To make things worse, in Brazil, people would sell Huntkey’s low-end power supplies as if they were high-end products. Low-end products are not necessarily bad products, as long as you know their benefits (lower price) and limitations (lower efficiency, for example). The problem is when you buy a Jetta expecting to have the performance of a Ferrari.
I was surprised to hear from Mr. Lewis that he not only completely agrees with my point of view, but he also wants my personal advice on how to better serve the market.
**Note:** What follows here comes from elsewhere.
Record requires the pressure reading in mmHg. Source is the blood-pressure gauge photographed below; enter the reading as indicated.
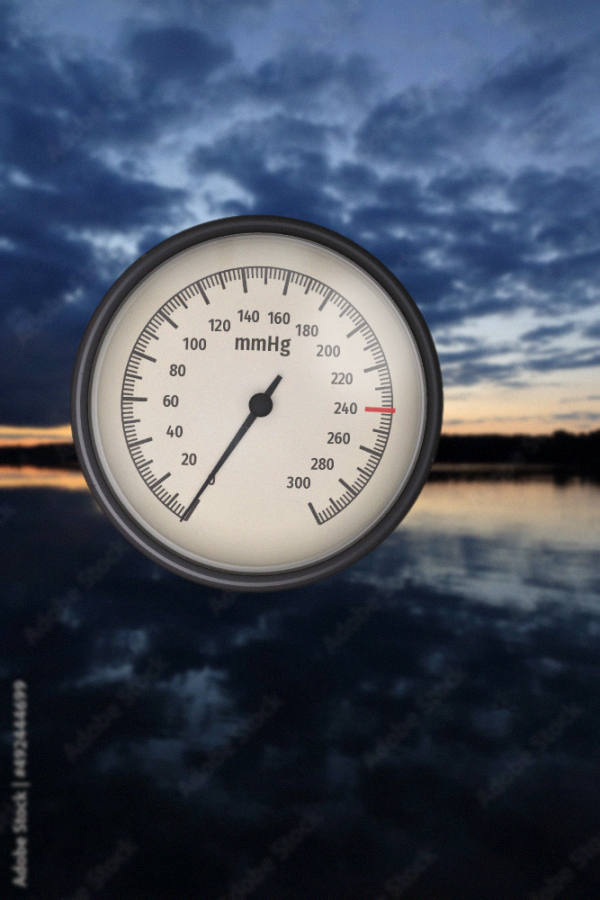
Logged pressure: 2 mmHg
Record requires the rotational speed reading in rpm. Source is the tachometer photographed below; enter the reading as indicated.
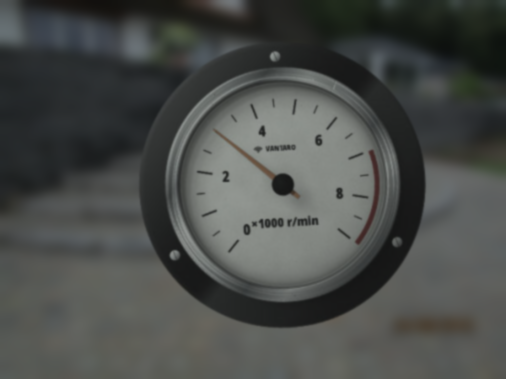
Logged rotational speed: 3000 rpm
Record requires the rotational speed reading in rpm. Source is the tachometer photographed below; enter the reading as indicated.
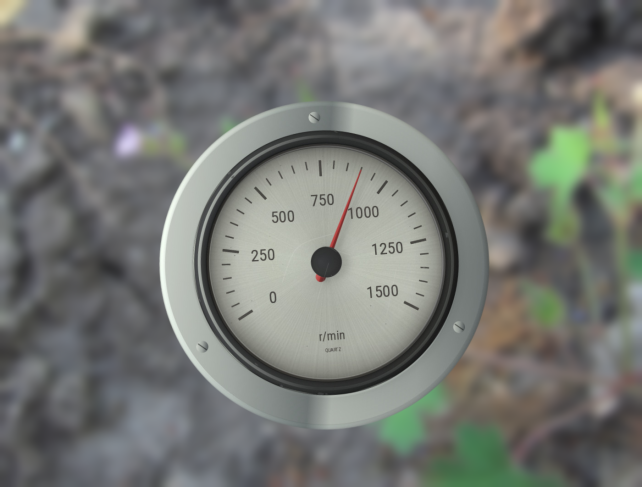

Finally, there was the situation in which I accused Huntkey of trying to bribe me. That was my bad. You see, they don’t speak English very well, and I got things mixed up as we got lost in the translation. (Our entire meeting was in Chinese, with the help of our business associate who is fluent in this language.) They truly wanted to advertise on Clube do Hardware, but this had absolutely nothing to do with the bad reviews. From the way the message was written, however, I assumed otherwise. All they wanted was to talk to know me better, and to better understand my background and the future plans for the websites.
That is why it is so important to have face-to-face meetings, as virtual communications can blow things out of proportion.
I want to thank Mr. Lewis for spending so many hours with us, and I hope this is the beginning of a long and positive relationship between us.